所示条目:
★ ★ ★ ★ ★ ★ ★
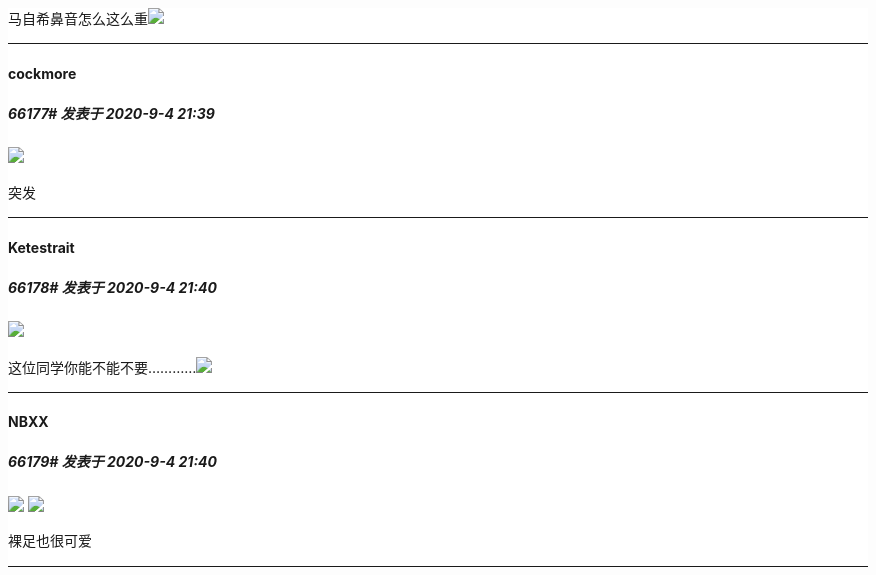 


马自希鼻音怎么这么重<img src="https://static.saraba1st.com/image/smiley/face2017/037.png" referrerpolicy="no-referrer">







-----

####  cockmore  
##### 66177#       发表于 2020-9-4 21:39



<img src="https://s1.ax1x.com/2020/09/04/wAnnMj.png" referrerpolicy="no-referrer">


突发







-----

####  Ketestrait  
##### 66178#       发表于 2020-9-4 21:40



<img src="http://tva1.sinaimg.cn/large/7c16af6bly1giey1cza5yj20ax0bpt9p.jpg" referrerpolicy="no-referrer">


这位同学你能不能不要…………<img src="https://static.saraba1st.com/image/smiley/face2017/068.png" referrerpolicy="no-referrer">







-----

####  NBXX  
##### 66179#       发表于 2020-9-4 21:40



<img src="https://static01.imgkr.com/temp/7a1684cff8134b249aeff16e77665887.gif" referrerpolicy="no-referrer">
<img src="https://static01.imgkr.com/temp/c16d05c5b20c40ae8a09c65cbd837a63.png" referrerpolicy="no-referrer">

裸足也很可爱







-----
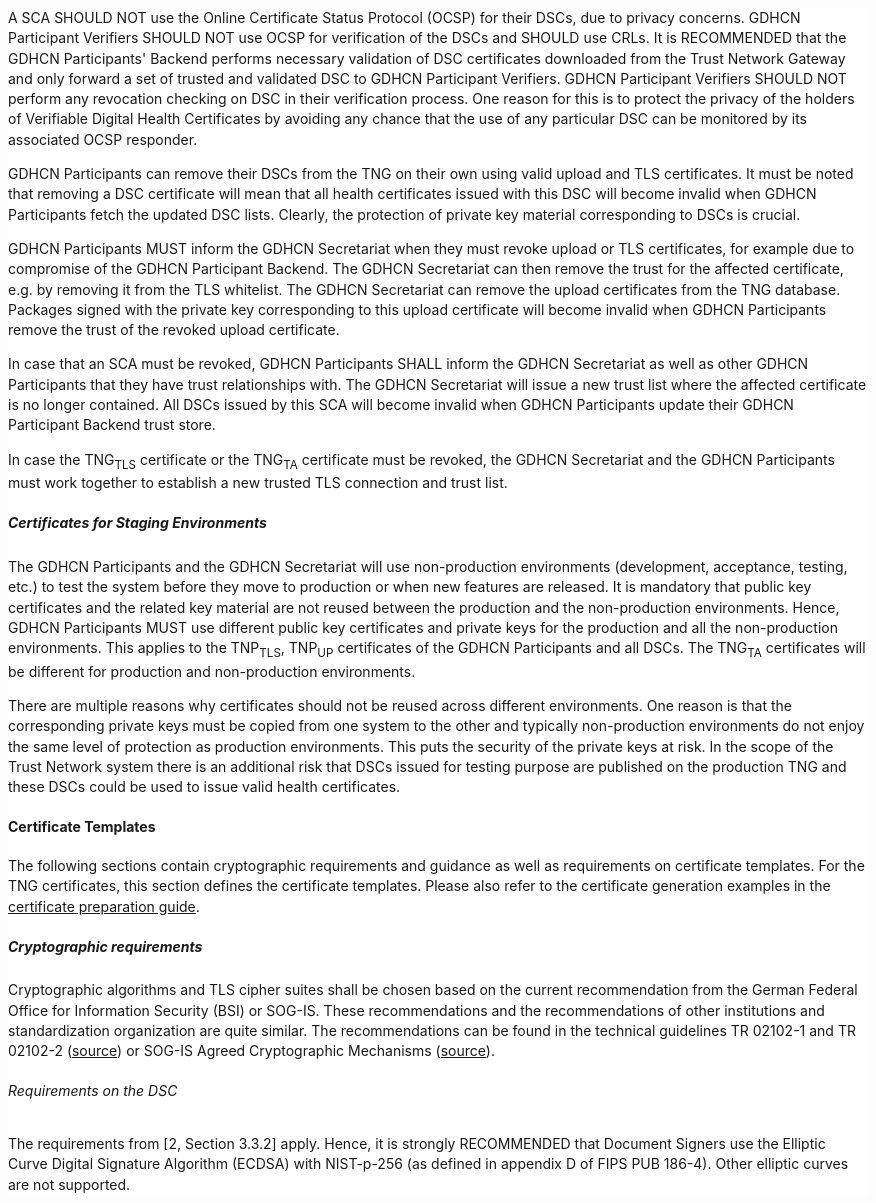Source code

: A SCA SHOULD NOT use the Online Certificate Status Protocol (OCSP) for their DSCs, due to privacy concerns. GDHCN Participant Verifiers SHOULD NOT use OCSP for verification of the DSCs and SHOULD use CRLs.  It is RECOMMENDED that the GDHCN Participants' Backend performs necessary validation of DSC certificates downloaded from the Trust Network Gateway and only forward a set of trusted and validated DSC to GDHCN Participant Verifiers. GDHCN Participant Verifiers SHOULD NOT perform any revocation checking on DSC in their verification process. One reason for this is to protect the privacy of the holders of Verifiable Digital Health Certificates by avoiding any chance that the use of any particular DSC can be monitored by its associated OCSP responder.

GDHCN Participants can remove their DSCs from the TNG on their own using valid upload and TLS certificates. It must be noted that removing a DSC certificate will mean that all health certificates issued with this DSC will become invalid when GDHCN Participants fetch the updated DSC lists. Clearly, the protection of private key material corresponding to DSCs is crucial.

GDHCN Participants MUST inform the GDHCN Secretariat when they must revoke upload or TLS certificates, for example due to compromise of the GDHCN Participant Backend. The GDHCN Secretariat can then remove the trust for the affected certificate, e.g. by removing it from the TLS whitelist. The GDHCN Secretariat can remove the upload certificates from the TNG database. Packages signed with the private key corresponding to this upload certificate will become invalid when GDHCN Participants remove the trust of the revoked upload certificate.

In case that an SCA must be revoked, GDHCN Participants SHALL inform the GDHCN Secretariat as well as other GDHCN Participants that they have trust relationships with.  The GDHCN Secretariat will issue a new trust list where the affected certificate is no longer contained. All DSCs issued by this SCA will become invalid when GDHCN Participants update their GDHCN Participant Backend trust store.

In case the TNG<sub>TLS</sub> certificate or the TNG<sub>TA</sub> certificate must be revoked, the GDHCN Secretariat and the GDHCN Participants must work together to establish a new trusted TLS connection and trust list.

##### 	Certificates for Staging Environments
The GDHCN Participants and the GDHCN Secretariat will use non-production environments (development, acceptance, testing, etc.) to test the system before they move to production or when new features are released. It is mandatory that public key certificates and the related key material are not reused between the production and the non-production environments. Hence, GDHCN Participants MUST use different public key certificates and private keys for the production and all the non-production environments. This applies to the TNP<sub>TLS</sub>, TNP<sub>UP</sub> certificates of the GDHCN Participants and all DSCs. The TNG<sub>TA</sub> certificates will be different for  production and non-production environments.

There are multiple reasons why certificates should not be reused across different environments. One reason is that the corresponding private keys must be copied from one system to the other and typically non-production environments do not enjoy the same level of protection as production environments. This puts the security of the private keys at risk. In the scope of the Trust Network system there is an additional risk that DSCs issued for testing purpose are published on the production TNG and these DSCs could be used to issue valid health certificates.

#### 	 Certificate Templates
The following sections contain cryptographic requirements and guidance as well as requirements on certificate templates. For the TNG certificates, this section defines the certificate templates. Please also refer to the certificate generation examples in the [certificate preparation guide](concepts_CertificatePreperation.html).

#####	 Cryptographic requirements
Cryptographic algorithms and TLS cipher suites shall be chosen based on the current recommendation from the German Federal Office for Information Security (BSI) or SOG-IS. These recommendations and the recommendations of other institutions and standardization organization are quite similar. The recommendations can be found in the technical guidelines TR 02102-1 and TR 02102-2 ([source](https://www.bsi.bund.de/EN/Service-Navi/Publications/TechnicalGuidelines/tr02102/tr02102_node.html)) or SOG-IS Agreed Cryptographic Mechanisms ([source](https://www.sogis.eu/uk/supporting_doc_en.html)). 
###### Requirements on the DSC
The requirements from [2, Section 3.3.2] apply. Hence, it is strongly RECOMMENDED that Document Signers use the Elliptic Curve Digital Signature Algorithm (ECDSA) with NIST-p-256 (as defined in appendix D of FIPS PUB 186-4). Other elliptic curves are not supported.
★ ★ ★ ★ ★ ★ ★
操作要求:
把以上所有条目中的文字逐行原样照录一遍，答案里不要放图片。

你的解答:
马自希鼻音怎么这么重<img src="https://static.saraba1st.com/image/smiley/face2017/037.png" referrerpolicy="no-referrer">







-----

####  cockmore  
##### 66177#       发表于 2020-9-4 21:39



<img src="https://s1.ax1x.com/2020/09/04/wAnnMj.png" referrerpolicy="no-referrer">


突发







-----

####  Ketestrait  
##### 66178#       发表于 2020-9-4 21:40



<img src="http://tva1.sinaimg.cn/large/7c16af6bly1giey1cza5yj20ax0bpt9p.jpg" referrerpolicy="no-referrer">


这位同学你能不能不要…………<img src="https://static.saraba1st.com/image/smiley/face2017/068.png" referrerpolicy="no-referrer">







-----

####  NBXX  
##### 66179#       发表于 2020-9-4 21:40



<img src="https://static01.imgkr.com/temp/7a1684cff8134b249aeff16e77665887.gif" referrerpolicy="no-referrer">
<img src="https://static01.imgkr.com/temp/c16d05c5b20c40ae8a09c65cbd837a63.png" referrerpolicy="no-referrer">

裸足也很可爱







-----
Source code

: A SCA SHOULD NOT use the Online Certificate Status Protocol (OCSP) for their DSCs, due to privacy concerns. GDHCN Participant Verifiers SHOULD NOT use OCSP for verification of the DSCs and SHOULD use CRLs.  It is RECOMMENDED that the GDHCN Participants' Backend performs necessary validation of DSC certificates downloaded from the Trust Network Gateway and only forward a set of trusted and validated DSC to GDHCN Participant Verifiers. GDHCN Participant Verifiers SHOULD NOT perform any revocation checking on DSC in their verification process. One reason for this is to protect the privacy of the holders of Verifiable Digital Health Certificates by avoiding any chance that the use of any particular DSC can be monitored by its associated OCSP responder.

GDHCN Participants can remove their DSCs from the TNG on their own using valid upload and TLS certificates. It must be noted that removing a DSC certificate will mean that all health certificates issued with this DSC will become invalid when GDHCN Participants fetch the updated DSC lists. Clearly, the protection of private key material corresponding to DSCs is crucial.

GDHCN Participants MUST inform the GDHCN Secretariat when they must revoke upload or TLS certificates, for example due to compromise of the GDHCN Participant Backend. The GDHCN Secretariat can then remove the trust for the affected certificate, e.g. by removing it from the TLS whitelist. The GDHCN Secretariat can remove the upload certificates from the TNG database. Packages signed with the private key corresponding to this upload certificate will become invalid when GDHCN Participants remove the trust of the revoked upload certificate.

In case that an SCA must be revoked, GDHCN Participants SHALL inform the GDHCN Secretariat as well as other GDHCN Participants that they have trust relationships with.  The GDHCN Secretariat will issue a new trust list where the affected certificate is no longer contained. All DSCs issued by this SCA will become invalid when GDHCN Participants update their GDHCN Participant Backend trust store.

In case the TNG<sub>TLS</sub> certificate or the TNG<sub>TA</sub> certificate must be revoked, the GDHCN Secretariat and the GDHCN Participants must work together to establish a new trusted TLS connection and trust list.

##### 	Certificates for Staging Environments
The GDHCN Participants and the GDHCN Secretariat will use non-production environments (development, acceptance, testing, etc.) to test the system before they move to production or when new features are released. It is mandatory that public key certificates and the related key material are not reused between the production and the non-production environments. Hence, GDHCN Participants MUST use different public key certificates and private keys for the production and all the non-production environments. This applies to the TNP<sub>TLS</sub>, TNP<sub>UP</sub> certificates of the GDHCN Participants and all DSCs. The TNG<sub>TA</sub> certificates will be different for  production and non-production environments.

There are multiple reasons why certificates should not be reused across different environments. One reason is that the corresponding private keys must be copied from one system to the other and typically non-production environments do not enjoy the same level of protection as production environments. This puts the security of the private keys at risk. In the scope of the Trust Network system there is an additional risk that DSCs issued for testing purpose are published on the production TNG and these DSCs could be used to issue valid health certificates.

#### 	 Certificate Templates
The following sections contain cryptographic requirements and guidance as well as requirements on certificate templates. For the TNG certificates, this section defines the certificate templates. Please also refer to the certificate generation examples in the [certificate preparation guide](concepts_CertificatePreperation.html).

#####	 Cryptographic requirements
Cryptographic algorithms and TLS cipher suites shall be chosen based on the current recommendation from the German Federal Office for Information Security (BSI) or SOG-IS. These recommendations and the recommendations of other institutions and standardization organization are quite similar. The recommendations can be found in the technical guidelines TR 02102-1 and TR 02102-2 ([source](https://www.bsi.bund.de/EN/Service-Navi/Publications/TechnicalGuidelines/tr02102/tr02102_node.html)) or SOG-IS Agreed Cryptographic Mechanisms ([source](https://www.sogis.eu/uk/supporting_doc_en.html)). 
###### Requirements on the DSC
The requirements from [2, Section 3.3.2] apply. Hence, it is strongly RECOMMENDED that Document Signers use the Elliptic Curve Digital Signature Algorithm (ECDSA) with NIST-p-256 (as defined in appendix D of FIPS PUB 186-4). Other elliptic curves are not supported.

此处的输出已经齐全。